[WORK REQUIRED]
From the material below, list every line containing "providing".

[SUPPLIED RECORDS]
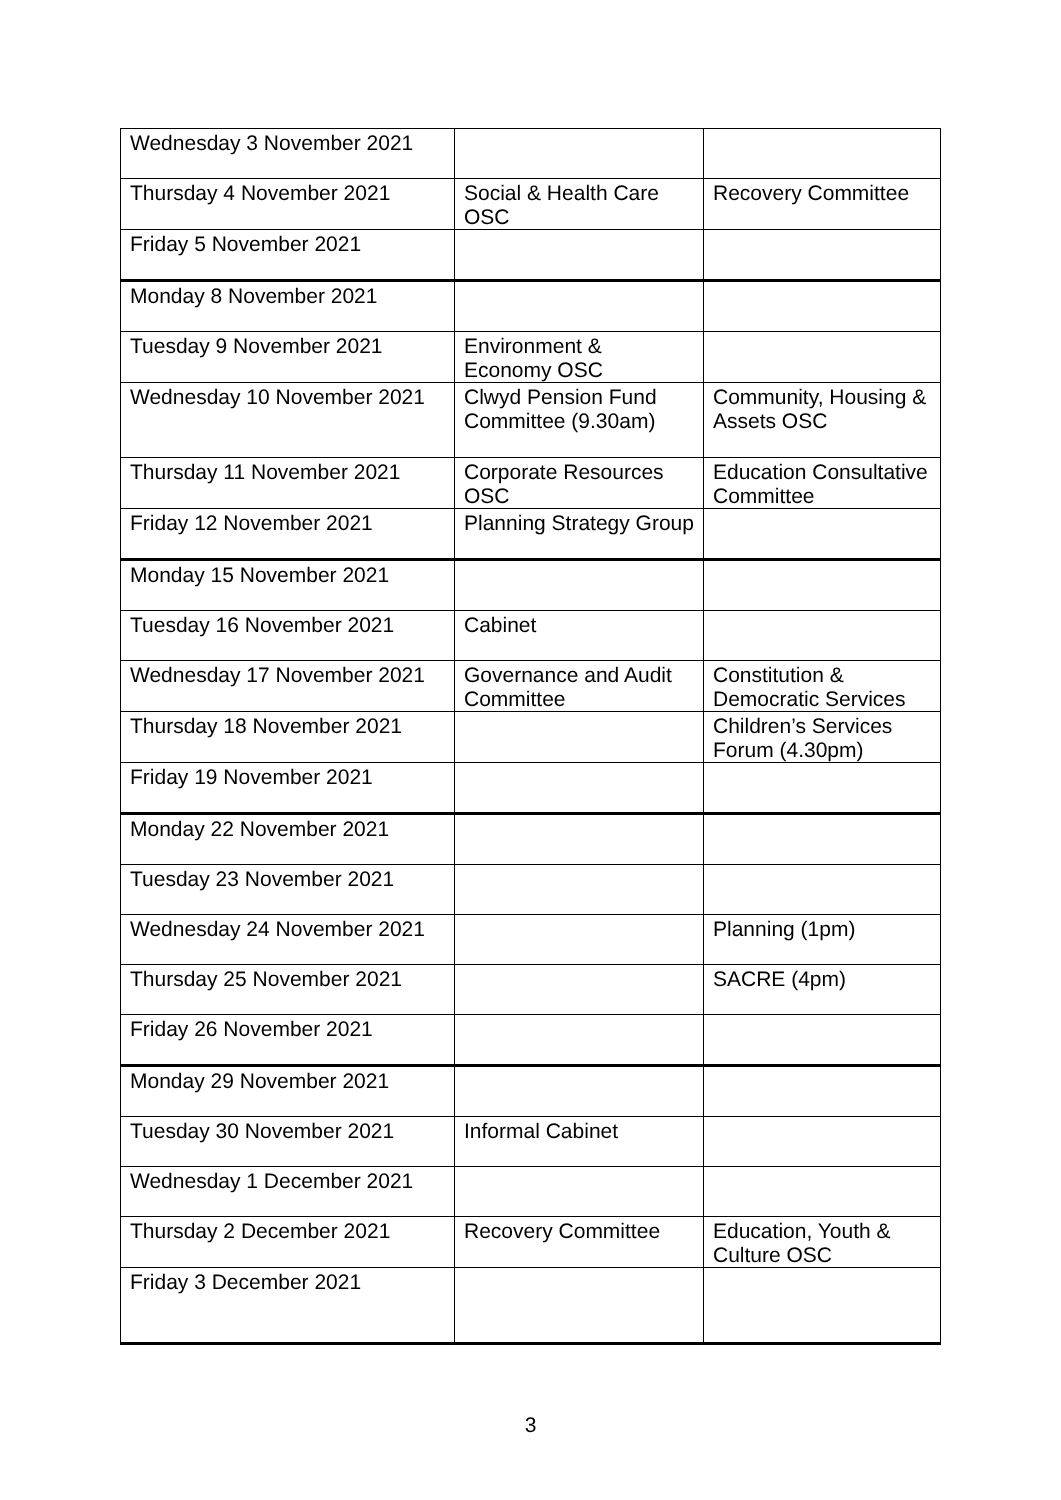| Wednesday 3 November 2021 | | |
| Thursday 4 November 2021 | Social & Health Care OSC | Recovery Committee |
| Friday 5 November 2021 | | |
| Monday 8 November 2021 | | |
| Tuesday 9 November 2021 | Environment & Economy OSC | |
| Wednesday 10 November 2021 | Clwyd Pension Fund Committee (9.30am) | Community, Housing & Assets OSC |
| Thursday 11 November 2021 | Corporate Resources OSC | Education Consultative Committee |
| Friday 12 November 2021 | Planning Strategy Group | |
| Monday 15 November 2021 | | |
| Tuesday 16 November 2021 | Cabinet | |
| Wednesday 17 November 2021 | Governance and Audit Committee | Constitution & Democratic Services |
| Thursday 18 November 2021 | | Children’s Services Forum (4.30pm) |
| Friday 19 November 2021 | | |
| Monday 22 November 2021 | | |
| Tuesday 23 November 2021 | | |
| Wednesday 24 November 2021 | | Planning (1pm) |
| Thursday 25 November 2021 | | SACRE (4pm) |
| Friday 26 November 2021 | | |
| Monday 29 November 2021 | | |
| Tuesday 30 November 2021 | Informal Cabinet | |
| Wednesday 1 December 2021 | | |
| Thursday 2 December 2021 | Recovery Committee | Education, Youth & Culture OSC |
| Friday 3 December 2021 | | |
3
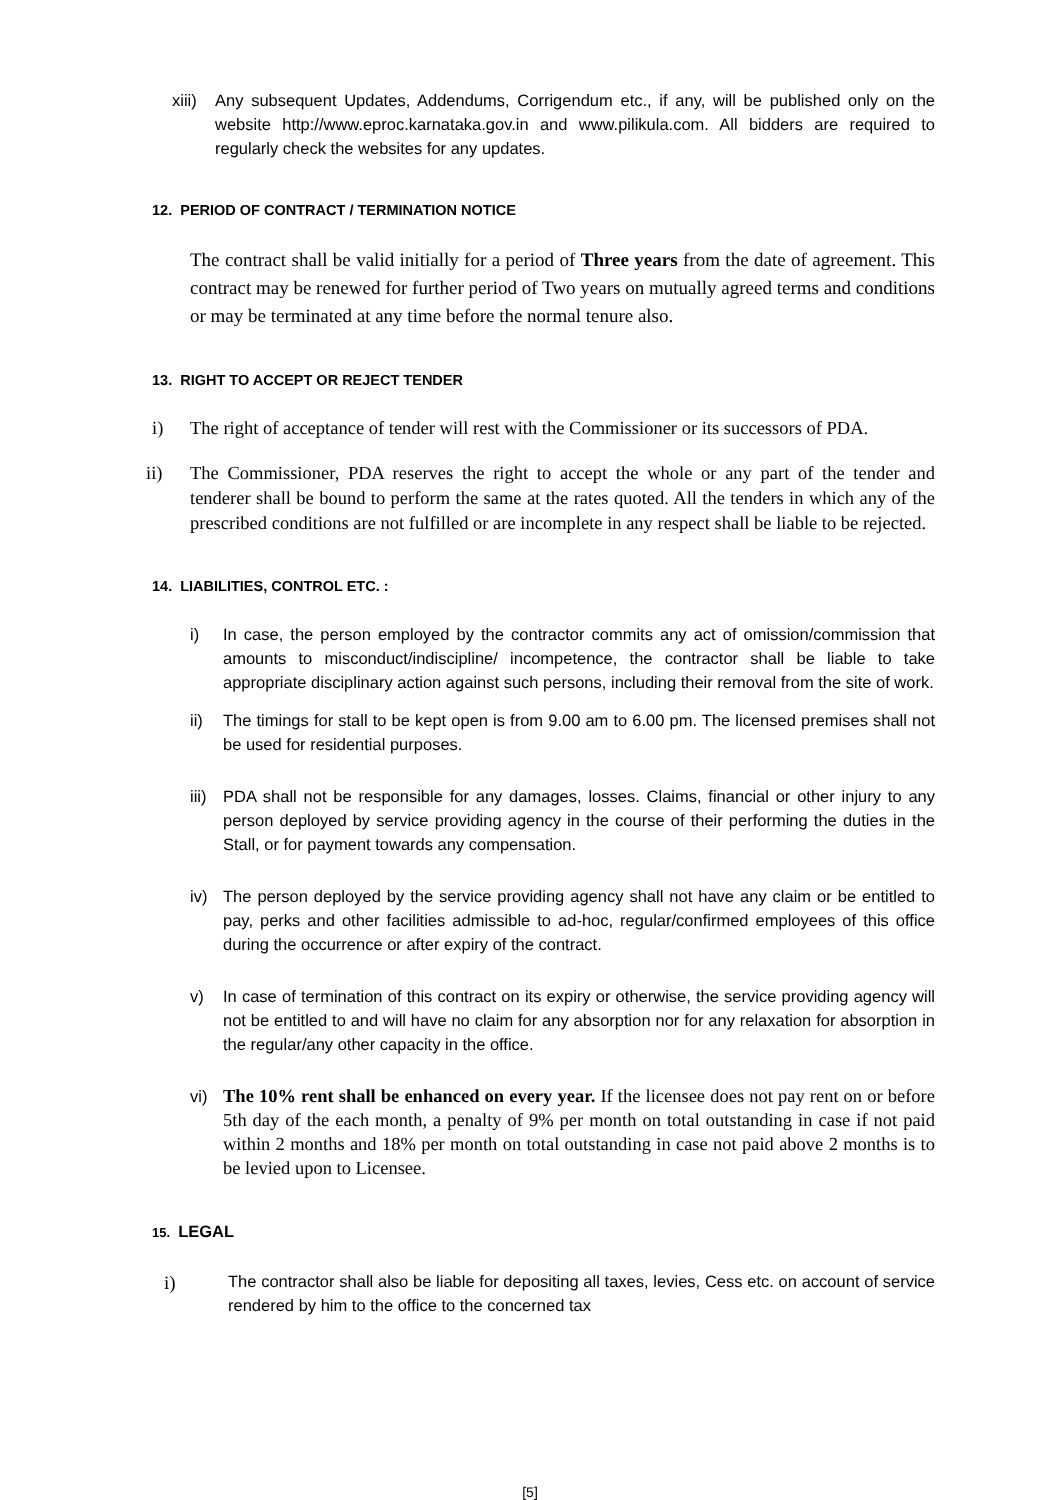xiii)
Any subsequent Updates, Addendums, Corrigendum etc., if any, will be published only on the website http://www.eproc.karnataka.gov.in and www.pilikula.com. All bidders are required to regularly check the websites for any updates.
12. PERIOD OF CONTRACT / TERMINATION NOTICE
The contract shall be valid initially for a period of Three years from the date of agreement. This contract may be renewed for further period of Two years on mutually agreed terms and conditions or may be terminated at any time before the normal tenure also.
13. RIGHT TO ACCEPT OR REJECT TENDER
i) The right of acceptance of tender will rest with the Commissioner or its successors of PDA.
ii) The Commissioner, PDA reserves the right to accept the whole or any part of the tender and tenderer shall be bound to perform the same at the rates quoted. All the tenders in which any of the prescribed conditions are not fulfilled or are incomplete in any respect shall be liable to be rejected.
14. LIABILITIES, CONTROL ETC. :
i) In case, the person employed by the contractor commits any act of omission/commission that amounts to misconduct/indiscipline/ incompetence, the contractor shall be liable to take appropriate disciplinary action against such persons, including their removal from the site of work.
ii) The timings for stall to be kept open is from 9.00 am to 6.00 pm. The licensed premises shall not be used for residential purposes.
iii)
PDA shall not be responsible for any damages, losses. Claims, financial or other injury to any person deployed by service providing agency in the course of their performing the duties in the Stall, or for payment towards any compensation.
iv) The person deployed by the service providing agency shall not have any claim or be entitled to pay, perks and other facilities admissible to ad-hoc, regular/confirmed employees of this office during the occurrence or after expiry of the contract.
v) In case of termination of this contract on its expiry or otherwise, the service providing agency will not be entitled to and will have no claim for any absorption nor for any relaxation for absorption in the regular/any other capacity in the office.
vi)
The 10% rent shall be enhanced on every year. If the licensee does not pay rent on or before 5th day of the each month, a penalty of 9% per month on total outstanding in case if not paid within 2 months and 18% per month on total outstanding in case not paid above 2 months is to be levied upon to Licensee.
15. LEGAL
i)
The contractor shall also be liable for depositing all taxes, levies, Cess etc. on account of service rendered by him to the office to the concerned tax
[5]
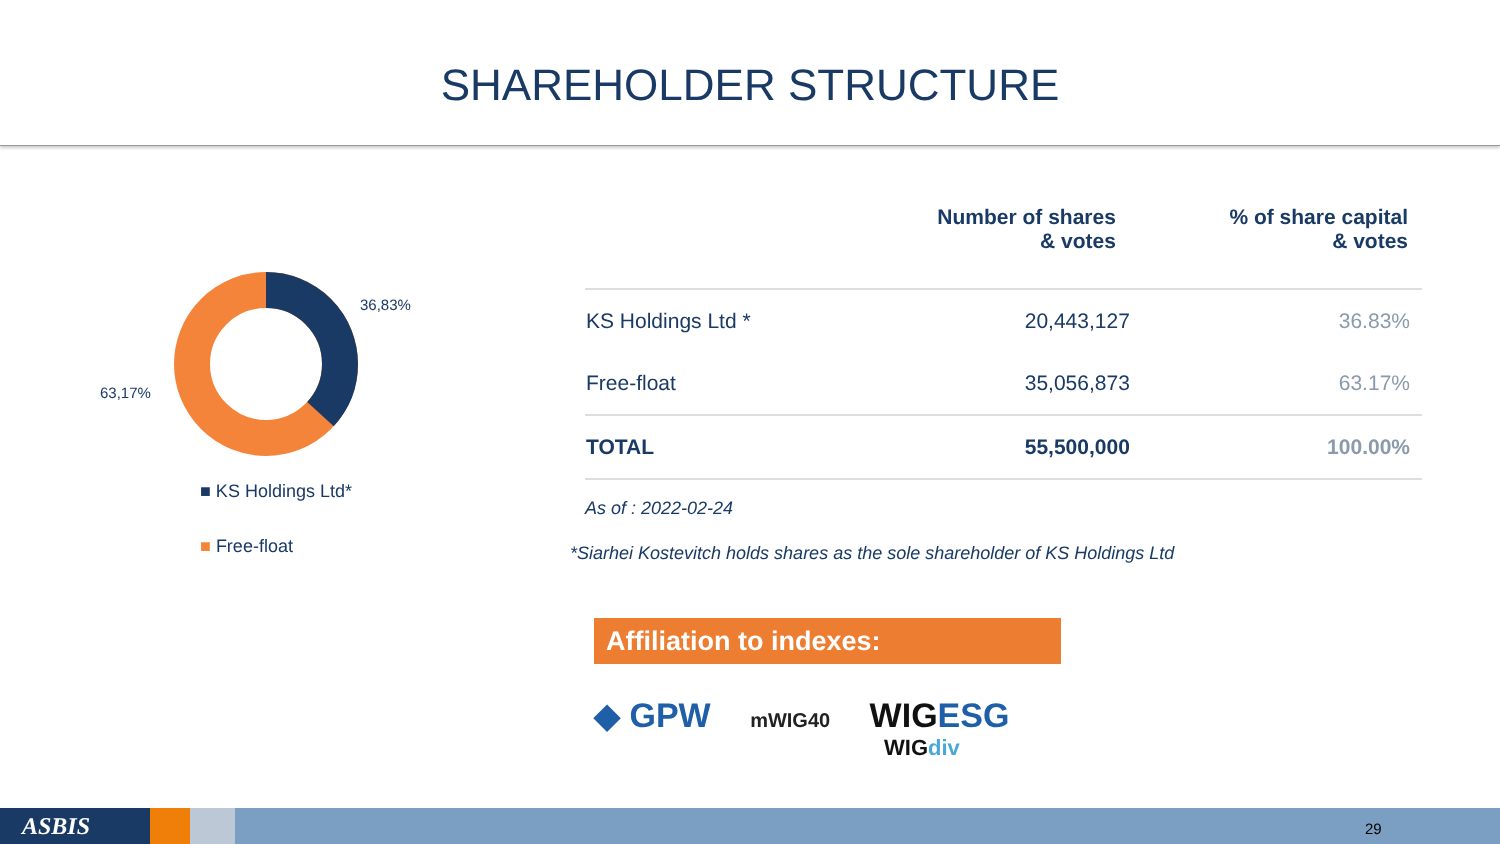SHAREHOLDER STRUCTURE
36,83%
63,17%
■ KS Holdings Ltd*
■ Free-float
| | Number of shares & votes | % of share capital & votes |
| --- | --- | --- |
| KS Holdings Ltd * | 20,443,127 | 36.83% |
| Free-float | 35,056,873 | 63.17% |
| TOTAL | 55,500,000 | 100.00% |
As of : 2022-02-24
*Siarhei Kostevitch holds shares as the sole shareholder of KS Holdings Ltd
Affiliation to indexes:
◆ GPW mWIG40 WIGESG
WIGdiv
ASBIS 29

[ANSWER FOR THIS EXERCISE]
PDA shall not be responsible for any damages, losses. Claims, financial or other injury to any person deployed by service providing agency in the course of their performing the duties in the Stall, or for payment towards any compensation.
iv) The person deployed by the service providing agency shall not have any claim or be entitled to pay, perks and other facilities admissible to ad-hoc, regular/confirmed employees of this office during the occurrence or after expiry of the contract.
v) In case of termination of this contract on its expiry or otherwise, the service providing agency will not be entitled to and will have no claim for any absorption nor for any relaxation for absorption in the regular/any other capacity in the office.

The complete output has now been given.